What to Avoid When Talking About Suicide

Don’t use stigmatizing phrases

Certain things that we say about a delicate subject, such as suicide, can have far reaching repercussions, even if unintended. It was not until recently that someone pointed out to me that I had wrongly been using the phrase “commit suicide” and I stopped to think what that suggested.

Think about all of the other times that you use “commit.” You probably came up with a series of phrases that portray the subject as a wrongdoer of some sort. It is important to remember that mental illness is not anyone’s fault, but rather something that we should work together to help alleviate. Try replacing this phrase with “die by suicide” instead.

Another major misstep people make when discussing suicide is to refer to an attempt as either successful or unsuccessful. Keep in mind that describing a suicide as “successful” suggests positive connotations around the loss of life. Suicidal behaviour should be classified as either a suicide or an attempted suicide, leaving out unintended, moralizing implications. Graphically detailing the method, means, or description of how a person died can also increase the risk of suicide for vulnerable individuals and so is best avoided.

Don’t imply blame

During the confusion in the wake of a suicide, it is understandable to start searching for answers. Yet, blaming someone, be it the victim or someone close to them, is unproductive.

With respect to the victim, recognize that he or she is not being “selfish,” but is likely struggling. Science has shown that people who die by suicide often have little control over their actions in the moments leading up to their death, with mental illness distorting their reality and leading them to make a decision that they ultimately may not have wished to make.

Those close to the victim will likely deal with feelings of survivor’s guilt. Therefore, while questions about whether they “noticed anything going on recently” might seem harmless, they may perpetuate self-doubt in those close to the victim.

Don’t minimize the loss

As much as you may want to lessen the blow and try and move past a tragic event, pushing someone to move on can prevent them from being able to address it on their own terms. Everyone handles grief in their own way and rushing that process or diminishing their emotions can only make it harder.

It is important that people are given the time and space to mourn and handle their grief.
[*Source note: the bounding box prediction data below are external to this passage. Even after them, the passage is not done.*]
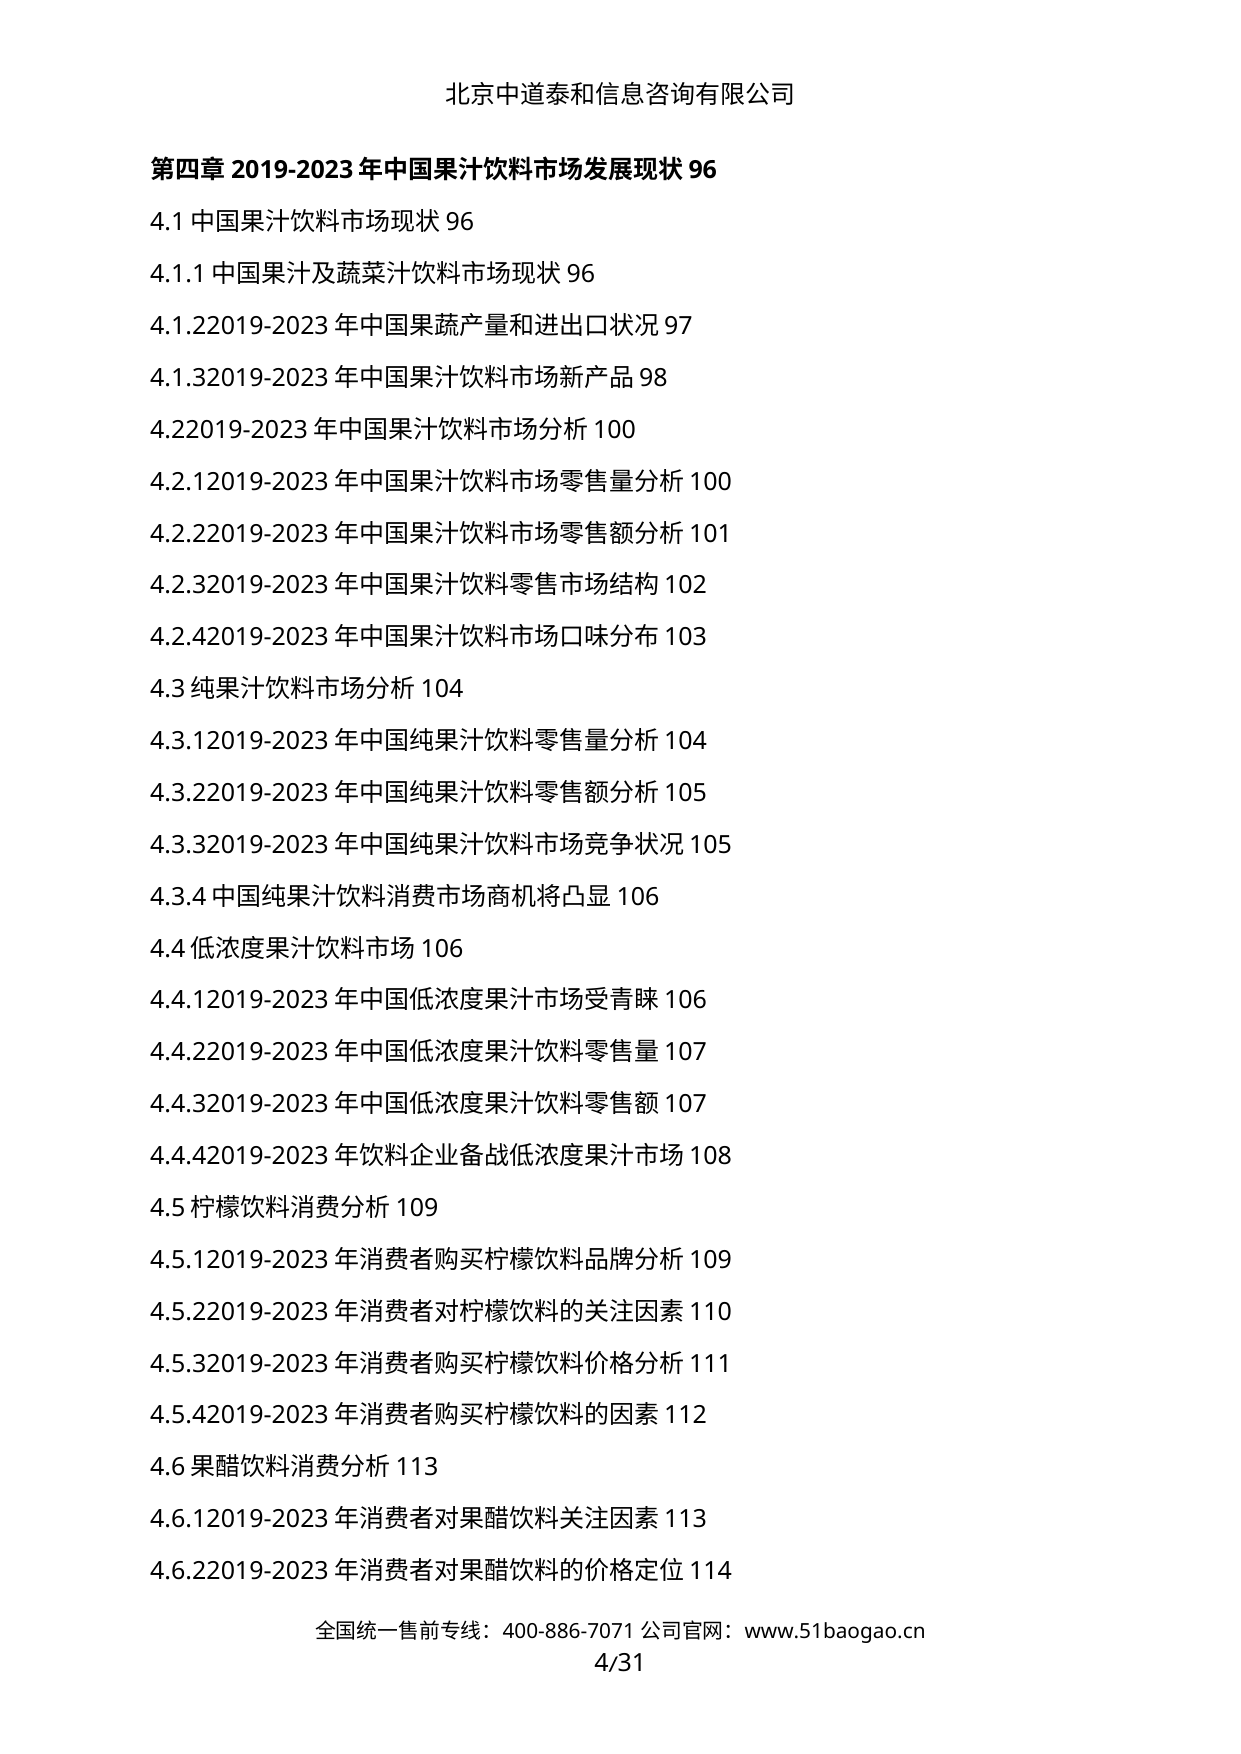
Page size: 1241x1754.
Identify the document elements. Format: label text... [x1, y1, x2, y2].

text 4.6.12019-2023年消费者对果醋饮料关注因素113 [150, 1499, 1090, 1535]
text 4.3纯果汁饮料市场分析104 [150, 669, 1090, 705]
text 4.5.32019-2023年消费者购买柠檬饮料价格分析111 [150, 1343, 1090, 1379]
text 4.4.22019-2023年中国低浓度果汁饮料零售量107 [150, 1032, 1090, 1068]
text 4.4低浓度果汁饮料市场106 [150, 928, 1090, 964]
text 4.1.32019-2023年中国果汁饮料市场新产品98 [150, 357, 1090, 394]
text 4.1.1中国果汁及蔬菜汁饮料市场现状96 [150, 254, 1090, 290]
text 4.6.22019-2023年消费者对果醋饮料的价格定位114 [150, 1551, 1090, 1587]
text 4.3.22019-2023年中国纯果汁饮料零售额分析105 [150, 772, 1090, 809]
text 4.3.12019-2023年中国纯果汁饮料零售量分析104 [150, 721, 1090, 757]
text 4.1中国果汁饮料市场现状96 [150, 202, 1090, 238]
text 第四章 2019-2023年中国果汁饮料市场发展现状96 [150, 150, 1090, 186]
text 4.22019-2023年中国果汁饮料市场分析100 [150, 409, 1090, 446]
text 4.3.4中国纯果汁饮料消费市场商机将凸显106 [150, 876, 1090, 912]
text 4.5.22019-2023年消费者对柠檬饮料的关注因素110 [150, 1291, 1090, 1327]
text 4.5柠檬饮料消费分析109 [150, 1187, 1090, 1224]
text 4.5.12019-2023年消费者购买柠檬饮料品牌分析109 [150, 1239, 1090, 1276]
text 4.5.42019-2023年消费者购买柠檬饮料的因素112 [150, 1395, 1090, 1431]
text 4.4.42019-2023年饮料企业备战低浓度果汁市场108 [150, 1136, 1090, 1172]
text 4.2.22019-2023年中国果汁饮料市场零售额分析101 [150, 513, 1090, 549]
text 4.3.32019-2023年中国纯果汁饮料市场竞争状况105 [150, 824, 1090, 861]
text 4.2.12019-2023年中国果汁饮料市场零售量分析100 [150, 461, 1090, 497]
text 4.6果醋饮料消费分析113 [150, 1447, 1090, 1483]
text 4.2.42019-2023年中国果汁饮料市场口味分布103 [150, 617, 1090, 653]
text 4.2.32019-2023年中国果汁饮料零售市场结构102 [150, 565, 1090, 601]
text 4.4.32019-2023年中国低浓度果汁饮料零售额107 [150, 1084, 1090, 1120]
text 4.4.12019-2023年中国低浓度果汁市场受青睐106 [150, 980, 1090, 1016]
text 4.1.22019-2023年中国果蔬产量和进出口状况97 [150, 306, 1090, 342]
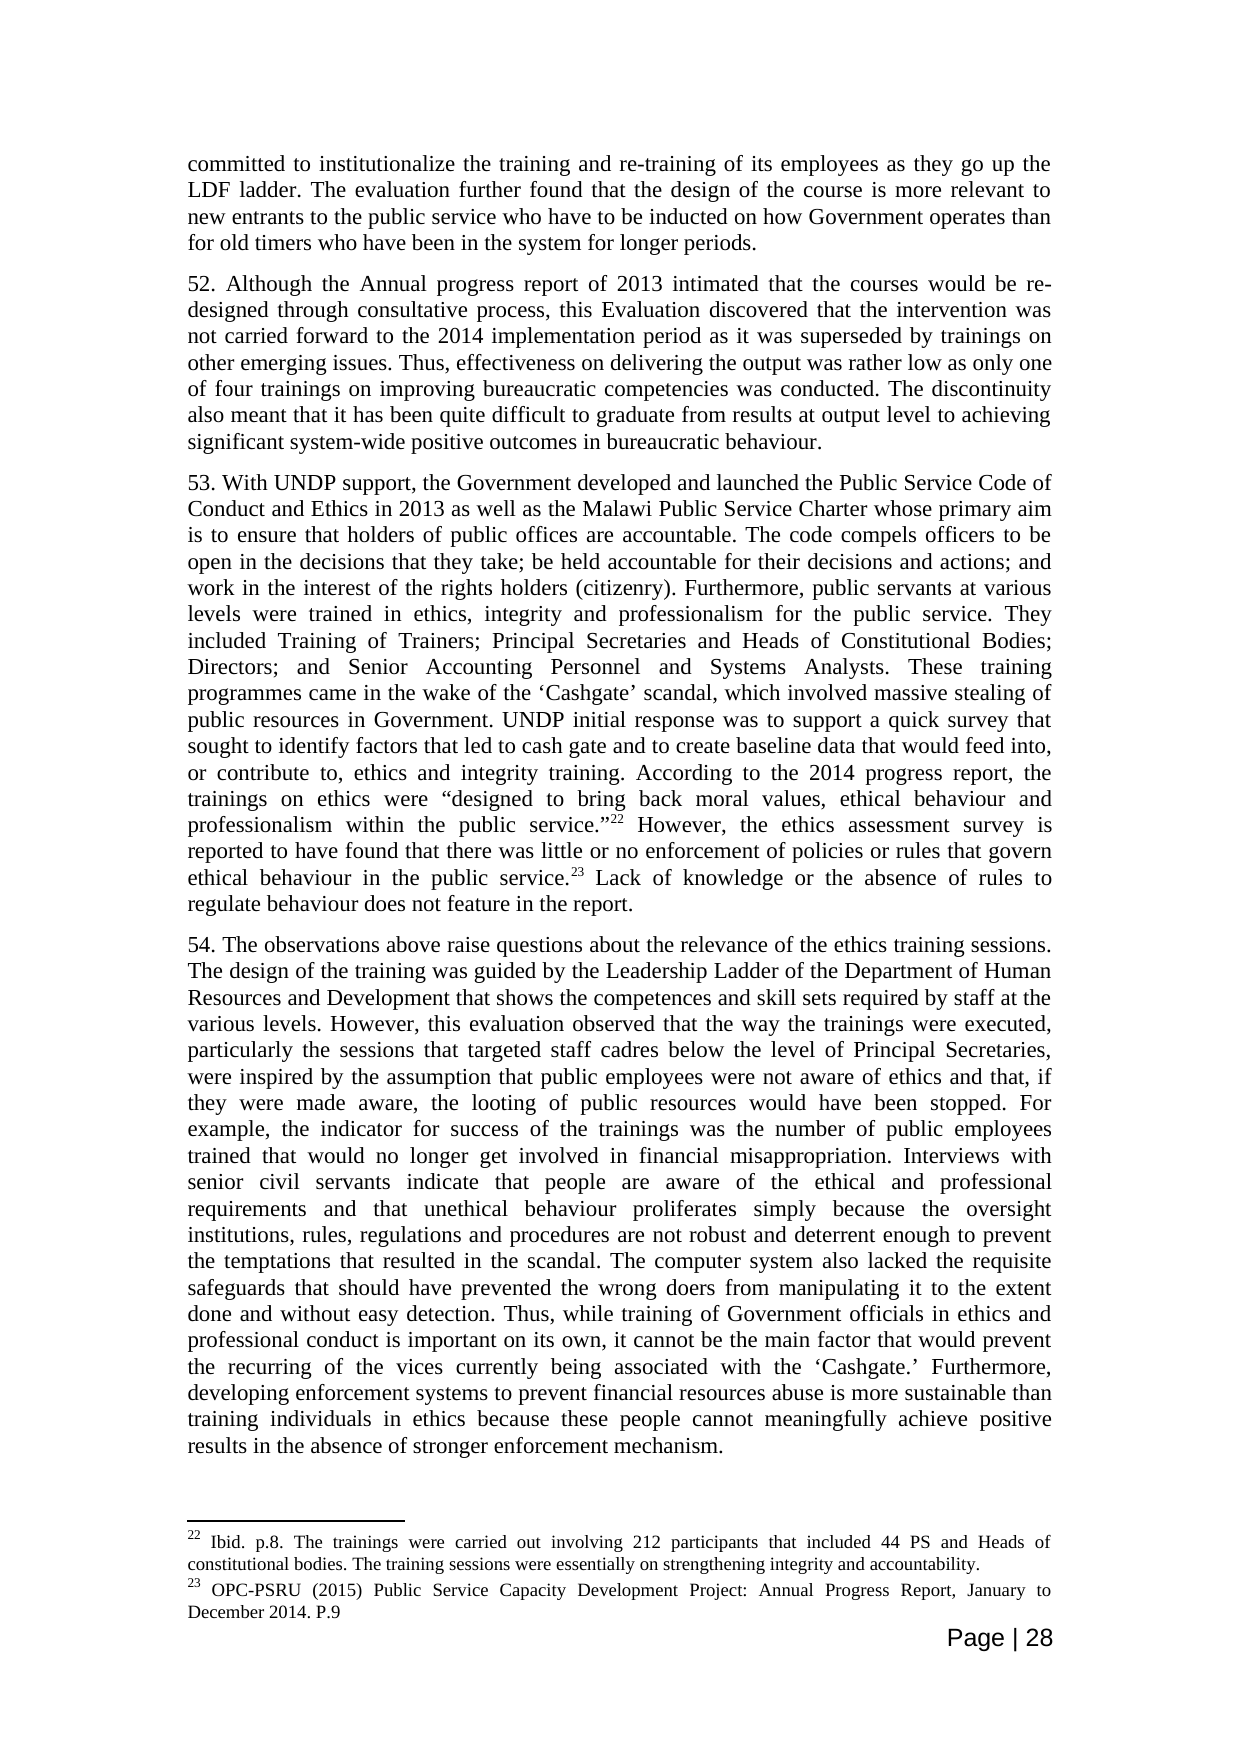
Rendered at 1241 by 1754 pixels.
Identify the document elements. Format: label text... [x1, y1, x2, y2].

text 54. The observations above raise questions about the relevance of the ethics training sessions. The design of the training was guided by the Leadership Ladder of the Department of Human Resources and Development that shows the competences and skill sets required by staff at the various levels. However, this evaluation observed that the way the trainings were executed, particularly the sessions that targeted staff cadres below the level of Principal Secretaries, were inspired by the assumption that public employees were not aware of ethics and that, if they were made aware, the looting of public resources would have been stopped. For example, the indicator for success of the trainings was the number of public employees trained that would no longer get involved in financial misappropriation. Interviews with senior civil servants indicate that people are aware of the ethical and professional requirements and that unethical behaviour proliferates simply because the oversight institutions, rules, regulations and procedures are not robust and deterrent enough to prevent the temptations that resulted in the scandal. The computer system also lacked the requisite safeguards that should have prevented the wrong doers from manipulating it to the extent done and without easy detection. Thus, while training of Government officials in ethics and professional conduct is important on its own, it cannot be the main factor that would prevent the recurring of the vices currently being associated with the ‘Cashgate.’ Furthermore, developing enforcement systems to prevent financial resources abuse is more sustainable than training individuals in ethics because these people cannot meaningfully achieve positive results in the absence of stronger enforcement mechanism. [187, 931, 1053, 1458]
text 53. With UNDP support, the Government developed and launched the Public Service Code of Conduct and Ethics in 2013 as well as the Malawi Public Service Charter whose primary aim is to ensure that holders of public offices are accountable. The code compels officers to be open in the decisions that they take; be held accountable for their decisions and actions; and work in the interest of the rights holders (citizenry). Furthermore, public servants at various levels were trained in ethics, integrity and professionalism for the public service. They included Training of Trainers; Principal Secretaries and Heads of Constitutional Bodies; Directors; and Senior Accounting Personnel and Systems Analysts. These training programmes came in the wake of the ‘Cashgate’ scandal, which involved massive stealing of public resources in Government. UNDP initial response was to support a quick survey that sought to identify factors that led to cash gate and to create baseline data that would feed into, or contribute to, ethics and integrity training. According to the 2014 progress report, the trainings on ethics were “designed to bring back moral values, ethical behaviour and professionalism within the public service.” However, the ethics assessment survey is reported to have found that there was little or no enforcement of policies or rules that govern ethical behaviour in the public service. Lack of knowledge or the absence of rules to regulate behaviour does not feature in the report. [187, 469, 1053, 917]
text 52. Although the Annual progress report of 2013 intimated that the courses would be re-designed through consultative process, this Evaluation discovered that the intervention was not carried forward to the 2014 implementation period as it was superseded by trainings on other emerging issues. Thus, effectiveness on delivering the output was rather low as only one of four trainings on improving bureaucratic competencies was conducted. The discontinuity also meant that it has been quite difficult to graduate from results at output level to achieving significant system-wide positive outcomes in bureaucratic behaviour. [187, 270, 1053, 454]
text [187, 150, 1053, 255]
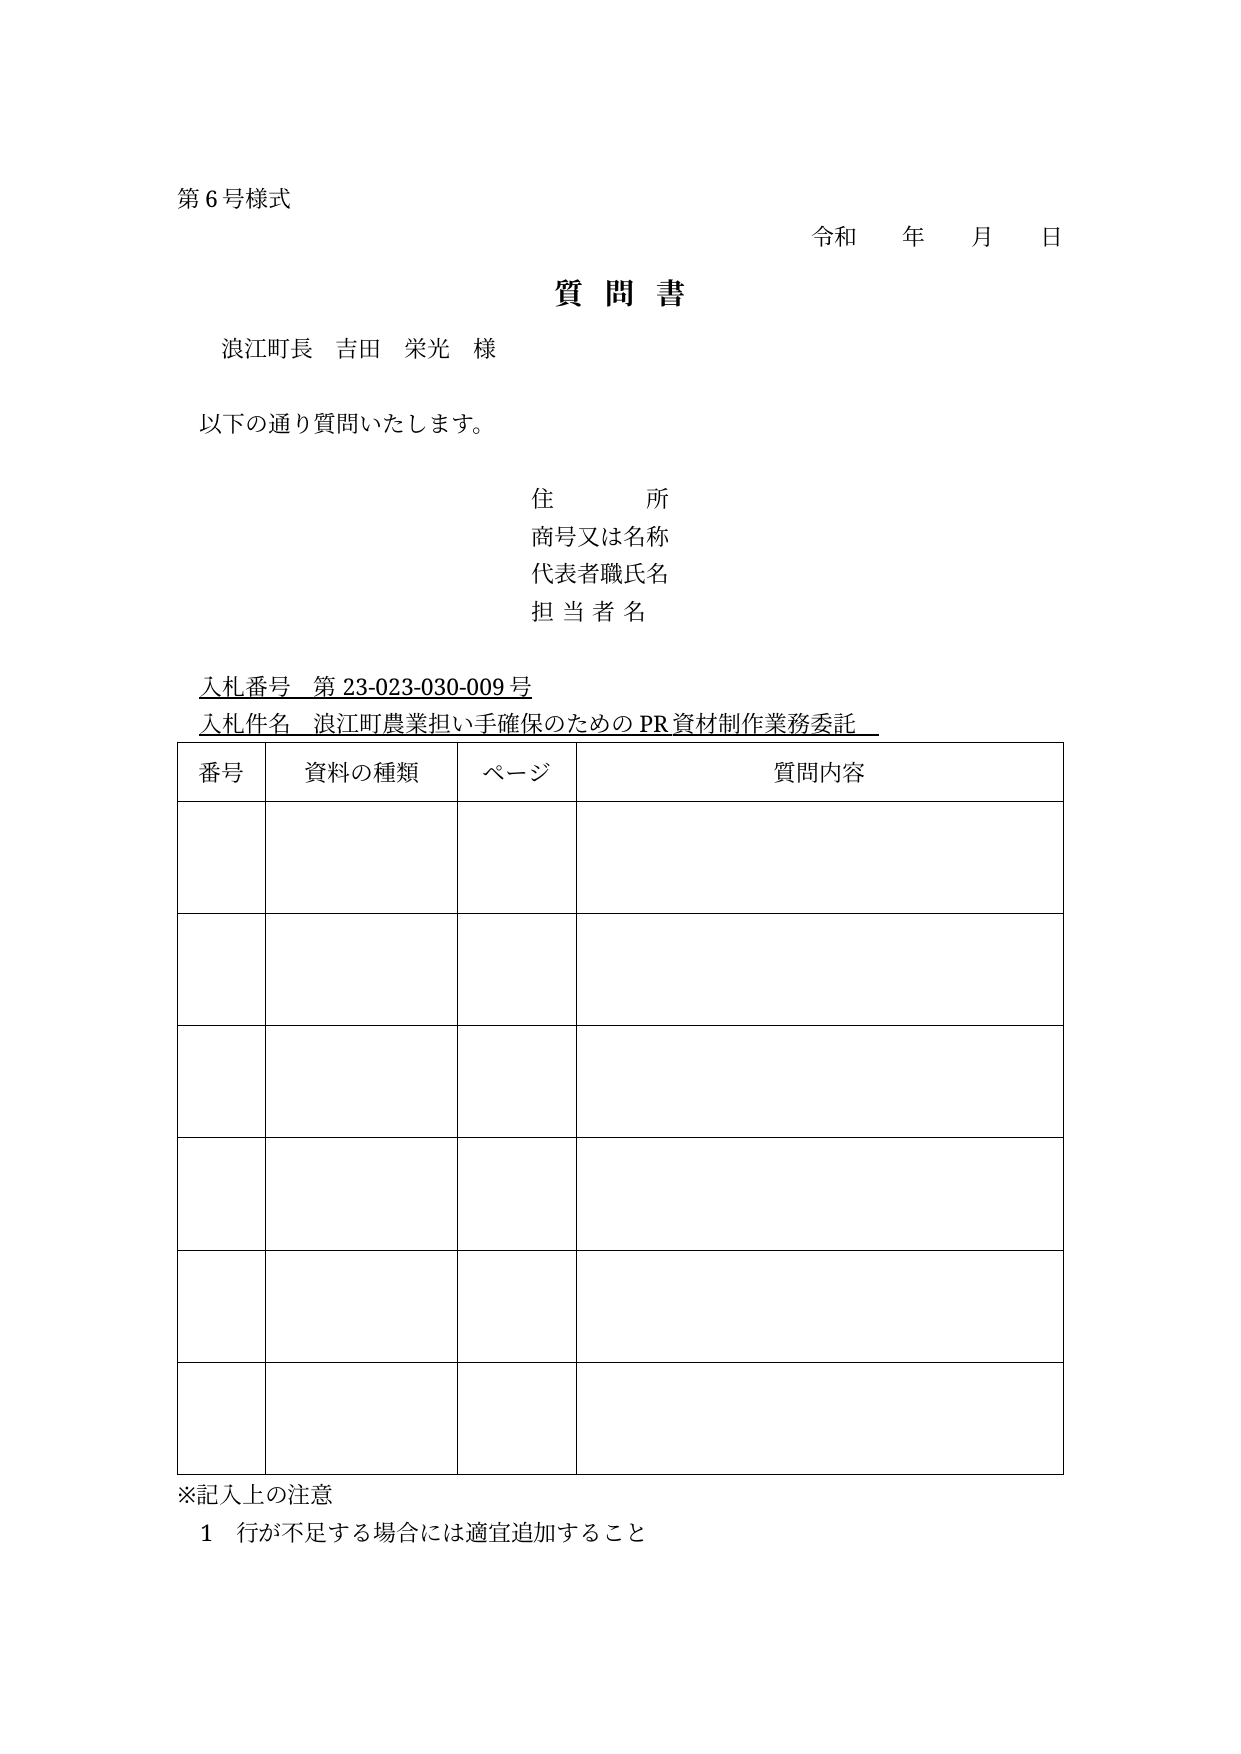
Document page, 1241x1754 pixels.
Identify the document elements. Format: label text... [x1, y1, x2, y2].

table_header ページ [458, 743, 576, 801]
text 代表者職氏名 [245, 554, 1063, 592]
table_cell [458, 1251, 576, 1362]
table_cell [178, 1363, 265, 1474]
table_cell [577, 1363, 1063, 1474]
table_cell [178, 1026, 265, 1137]
table_header 資料の種類 [266, 743, 457, 801]
table_cell [577, 802, 1063, 913]
text 第6号様式 [177, 179, 1063, 217]
table_cell [266, 1363, 457, 1474]
text 商号又は名称 [245, 517, 1063, 554]
text 質問書 [177, 254, 1063, 329]
table_cell [458, 1138, 576, 1249]
table_cell [458, 802, 576, 913]
text 担当者名 [245, 592, 1063, 629]
text 令和 年 月 日 [177, 217, 1063, 254]
text 入札番号 第 23-023-030-009号 [199, 667, 1063, 704]
text 浪江町長 吉田 栄光 様 [221, 329, 1063, 367]
table_cell [458, 914, 576, 1025]
table_cell [577, 1026, 1063, 1137]
table_header 番号 [178, 743, 265, 801]
table_cell [266, 802, 457, 913]
table_cell [458, 1363, 576, 1474]
text ※記入上の注意 [177, 1475, 1063, 1512]
text 以下の通り質問いたします。 [199, 404, 1063, 442]
table_cell [178, 802, 265, 913]
table_cell [266, 1138, 457, 1249]
table_cell [458, 1026, 576, 1137]
table_cell [577, 914, 1063, 1025]
table_cell [266, 914, 457, 1025]
table_cell [178, 1138, 265, 1249]
text 入札件名 浪江町農業担い手確保のためのPR資材制作業務委託 [199, 704, 1063, 742]
table_cell [178, 914, 265, 1025]
text 1 行が不足する場合には適宜追加すること [177, 1512, 1063, 1550]
table_cell [266, 1026, 457, 1137]
table_cell [577, 1138, 1063, 1249]
table_cell [178, 1251, 265, 1362]
table_cell [577, 1251, 1063, 1362]
table_cell [266, 1251, 457, 1362]
table_header 質問内容 [577, 743, 1063, 801]
text 住 所 [245, 479, 1063, 517]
Try instead: shining a light on the happy times you had with the deceased and celebrating their life. It is important not to just remember them by their last act, but as the entirety of who they were.

How Communities Can Better Approach Suicide

It’s often said that ignoring or suppressing what we want to say only exacerbates the problem. That can also be true for suicide. It’s important that people feel free to discuss their struggles, to ask for help, and for all of us to work to destigmatize mental illness generally, and the topic of suicide specifically. No matter how difficult a conversation may seem, it is always a worthwhile one to have. With that being said, here are some things to keep in mind so that you can talk about suicide the right way.

Treat it for what it is — a health condition

The biggest inhibitor to a healthy conversation about suicide is the stigma that surrounds it. Mental illness has a long history of under-recognition, which has had a detrimental impact for those who struggle with it. Although we’re still far from the day when mental health conditions are treated in the same manner as their physical counterparts, we can start to make conscious decisions right now to talk about our mental health in the same way. This will at least be a step in the right direction.

Next time the conversation of mental illness or suicide comes up, think how you would phrase something if it was instead about someone who was suffering from or died because of a heart condition. Tailor your conversation accordingly.

Be open

Nobody is forcing you to share what you are not comfortable with, but if we were all a little more open about our own lives, it might make others feel more comfortable opening up as well. In my own experience, sharing my lows with others made them much more likely to start a dialogue about their own mental health.

While mental health issues are still taboo, this means sufferers feel like they are all alone, when in reality, that isn’t the case. In fact, one in four Australian’s struggle with a mental illness each year, but without the confidence to come forward, many suffer in silence.

Be direct

Finally, when you are talking about mental illness, it is important not to leave anything open to interpretation. If you think someone needs help, say something while you have the chance. There are endless resources that are equipped to handle crises. The key is to make sure they are utilized.